Algorithmic differentiation#

This page provides a brief overview of how Loupe’s algorithmic differentiation system (sometimes called automatic differentiation or autograd) works. It is not strictly necessary to understand this material to use Loupe, although a basic understanding will help you write simpler and more efficient models and may make debugging easier.

Computational graph#

Internally, Loupe records all operations in a computational graph (or more specifically, a directed acyclic graph). The edges of this graph denote data dependencies. By tracing backward through a topological ordering of the graph, it is possible to automatically compute the gradients of input arrays using the chain rule. Loupe’s computational graph is defined dynamically as operations are applied to arrays and the results of other Loupe functions. For example:

>>> x = loupe.array([1,2,3], requires_grad=True)
>>> y = loupe.array([4,5,6], requires_grad=True)
>>> f = x * y
>>> z = loupe.array(9, requires_grad=True)
>>> g = f + z
>>> g
array([13., 19., 27.])

When backward() is called, the gradients of the function inputs are computed and the results are accumulated in each array’s grad attribute:

>>> g.backward(loupe.array([1,1,1]))
>>> x.grad
array([4., 5., 6.])
>>> y.grad
array([1., 2., 3.])
>>> z.grad
array(3.)

requires_grad#

The array’s requires_grad attribute specifies whether the gradient should be accumulated for the array during a backwards pass.

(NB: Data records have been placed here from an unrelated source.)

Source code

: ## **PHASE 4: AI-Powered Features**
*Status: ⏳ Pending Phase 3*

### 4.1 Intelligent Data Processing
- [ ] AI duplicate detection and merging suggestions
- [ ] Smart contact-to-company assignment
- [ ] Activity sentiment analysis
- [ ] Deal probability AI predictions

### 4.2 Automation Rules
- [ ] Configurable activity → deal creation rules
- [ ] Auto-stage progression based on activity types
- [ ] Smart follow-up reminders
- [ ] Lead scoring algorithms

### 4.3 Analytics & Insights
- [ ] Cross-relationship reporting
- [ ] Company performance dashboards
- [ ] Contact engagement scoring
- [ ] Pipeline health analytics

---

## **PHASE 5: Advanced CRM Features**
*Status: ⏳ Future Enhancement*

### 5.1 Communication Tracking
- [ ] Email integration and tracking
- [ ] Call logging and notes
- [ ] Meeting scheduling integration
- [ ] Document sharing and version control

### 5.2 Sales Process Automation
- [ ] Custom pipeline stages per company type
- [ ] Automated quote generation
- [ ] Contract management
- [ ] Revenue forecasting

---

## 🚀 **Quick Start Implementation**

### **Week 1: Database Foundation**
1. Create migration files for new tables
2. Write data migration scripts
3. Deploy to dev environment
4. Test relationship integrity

By setting requires_grad=True only for arrays whose gradients are required, unnecessary gradient calculations may be avoided.

Note that if a single input to an operation requires a gradient, the operation’s output will also require a gradient. Conversely, if none of an operation’s inputs require a gradient, the opeeration’s output also will not require a gradient.

When parameters are optimized using the optimize() function, the arrays requiring gradients are automatically marked and there is no need for the user to directly identify these arrays.